Boris Johnson (l) and David Cameron
New polling suggests Boris Johnson could do better than David Cameron as Conservative party leader at the next general election.
A YouGov poll found Johnson could help win seats in London in 2015, while under Cameron the Tories would lose key marginals in the capital city.
The findings hand a boost to the London Mayor during his high-profile investment trip to China , while giving Cameron - who remains stuck at home - yet another reason to be wary of the ambitious Johnson.
Research indicates that under Cameron the Tories face a net loss of six seats in the capital city at the next general election. This would tip the odds further away from the PM and towards Ed Miliband's Labour Party.
But when voters were asked their intentions if Johnson were leader of the Conservatives, then the results indicated the Tories would gain two MPs - an overall difference of seven points.
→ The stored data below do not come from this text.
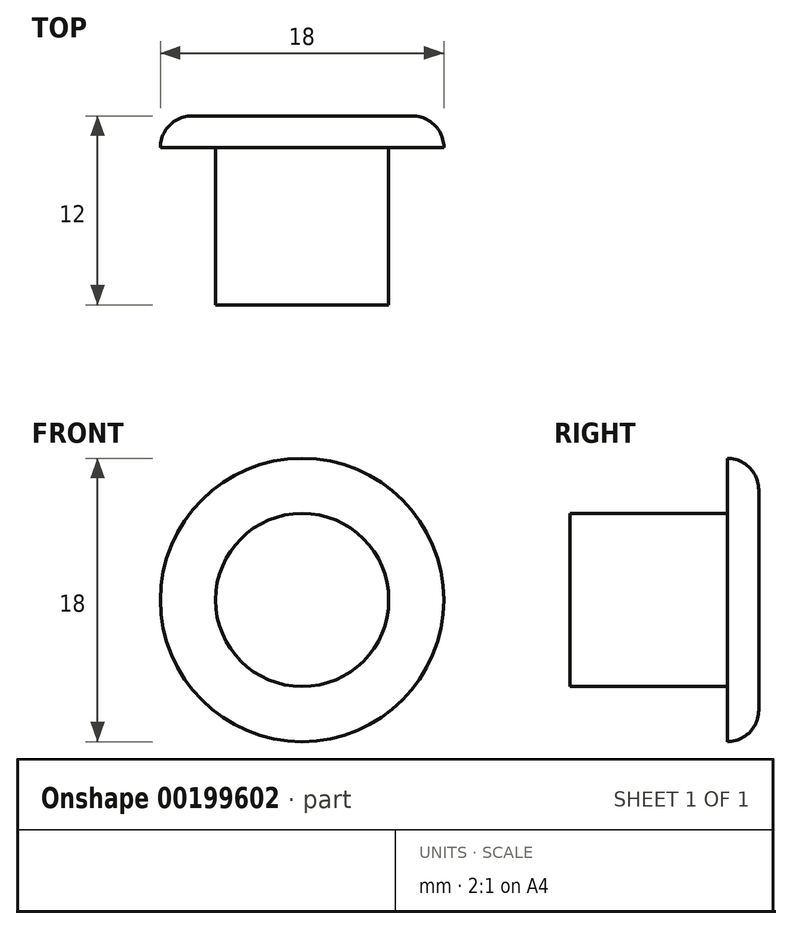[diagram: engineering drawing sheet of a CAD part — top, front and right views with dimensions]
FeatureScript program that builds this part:
annotation { "Feature Type Name" : "Feature", "Feature Type Description" : "" }
export const myFeature = defineFeature(function(context is Context, id is Id, definition is map)
    precondition{}
    {
        {
            var Q0;
            Q0=qCreatedBy(makeId("Front.planeOp"),FACE);
            var sketch = newSketch(context, id + "F0", { "sketchPlane" : qUnion([Q0])});
            skCircle(sketch, "E0", {"center": v(0, 0) * mm, "radius": 9 * mm});
            skSolve(sketch);
        }
        {
            var Q0;
            Q0 = qSketchRegion(id + "F0", true);
            extrude(context, id + "F1", {"entities" : qUnion([Q0]), "depth" : 12 * mm});
        }
        {
            var Q0;
            Q0=makeQuery(id+"F1.opExtrude","CAP_FACE",FACE,{"disambiguationData":[OSD([sQuery(id+"F0.wireOp",EDGE,"E0")])],"isStart":false});
            var sketch = newSketch(context, id + "F2", { "sketchPlane" : qUnion([Q0])});
            skCircle(sketch, "E1", {"center": v(0, 0) * mm, "radius": 5.5 * mm});
            skSolve(sketch);
        }
        {
            var Q0;
            Q0=makeQuery(id+"F1.opExtrude","CAP_FACE",FACE,{"disambiguationData":[OSD([sQuery(id+"F0.wireOp",EDGE,"E0")])],"isStart":true});
            fillet(context, id + "F3", {"entities" : qUnion([Q0]), "radius" : 2 * mm, "tangentPropagation" : true, "allowEdgeOverflow" : false});
        }
        {
            var Q0;
            Q0=makeQuery(id+"F2.imprint","IMPRINT",FACE,{"disambiguationData":[TD([[makeQuery(id+"F2.imprint","IMPRINT",EDGE,{"derivedFrom":sQuery(id+"F2.wireOp",EDGE,"E1")}),-1.0]])]});
            extrude(context, id + "F4", {"entities" : qUnion([Q0]), "operationType" : NewBodyOperationType.REMOVE, "oppositeDirection" : true, "depth" : 10 * mm});
        }
    });
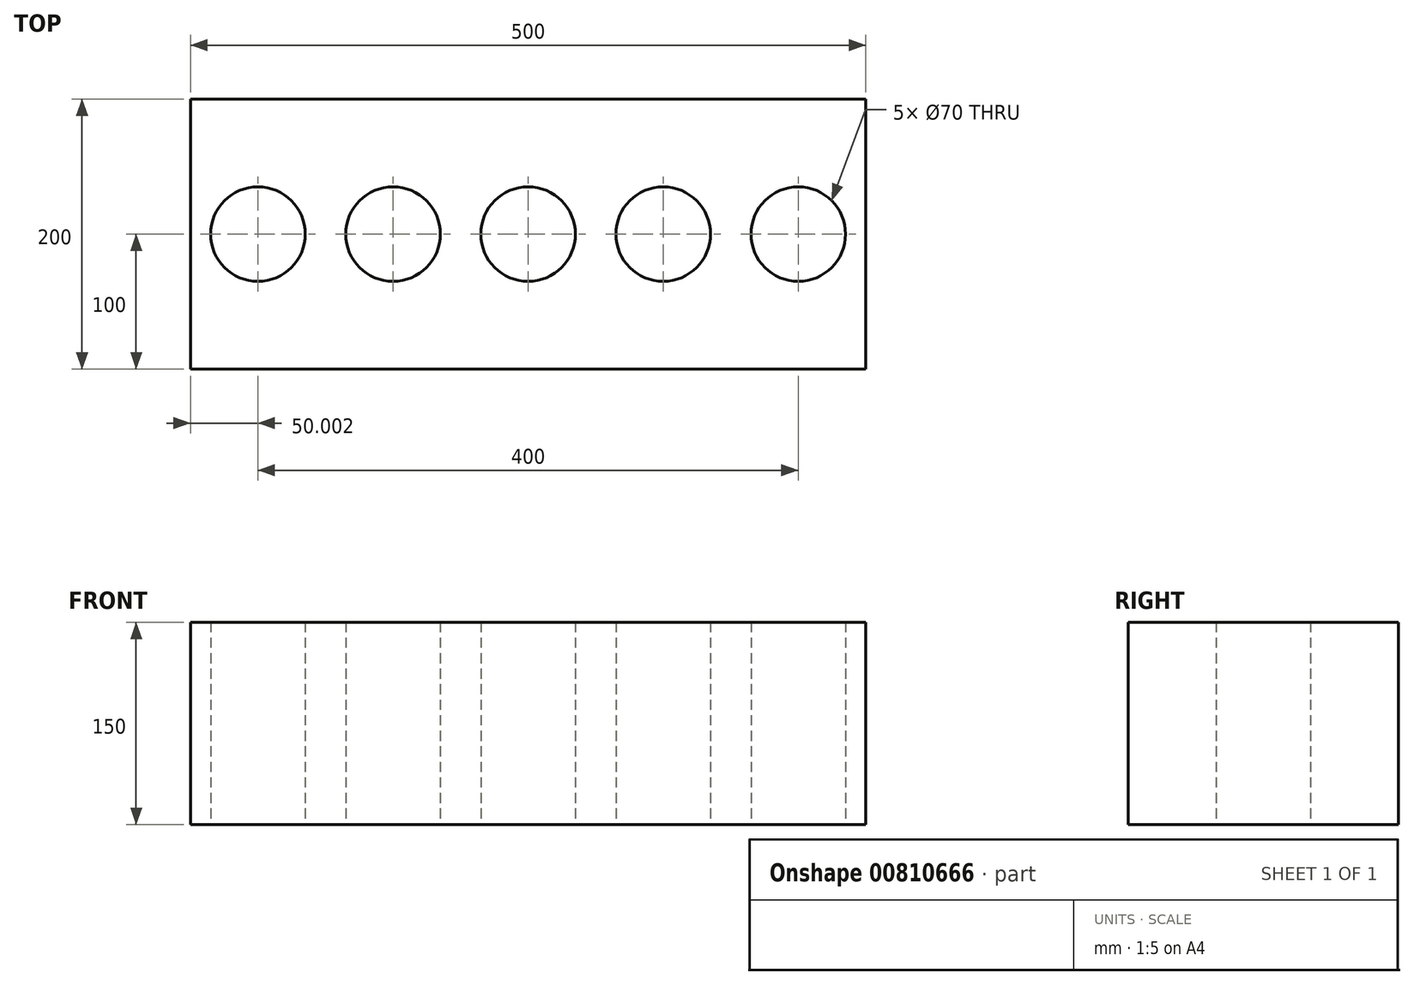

President of YouGov Peter Kellner said: "Under this Boris scenario, the Conservatives could have a chance of governing alone.
"Under Cameron the Conservatives would almost certainly lose seats in London at an election held now. Under Boris they could well end up with more seats than they currently hold. But Boris is not normal and Londoners love him.
"No political leader since Churchill can match his popularity after five years in office. Fully 64 per cent of Londoners tell YouGov he is doing well. They include Labour and Liberal Democrat supporters.
"This is why Conservative support goes up seven points when Londoners are asked how they would vote if Boris were the party's national leader."
Johnson regularly polls better than his leader, including last year when he basked in the reflected glory of the London Olympics. This fuelled speculation of an imminent bid for power - via a Tory who would step down from their seat to give Johnson an easy route in to parliament. Yet this failed to happen.
Recent polling has indicated voters in the capital city would take none too kindly to Johnson cutting short his tenure in City Hall and pursuing a Westminster return. More than half did not want a part-time mayor and Johnson would risk jepodising his advantage in London by splitting his time as Mayor between 2015 and 2016.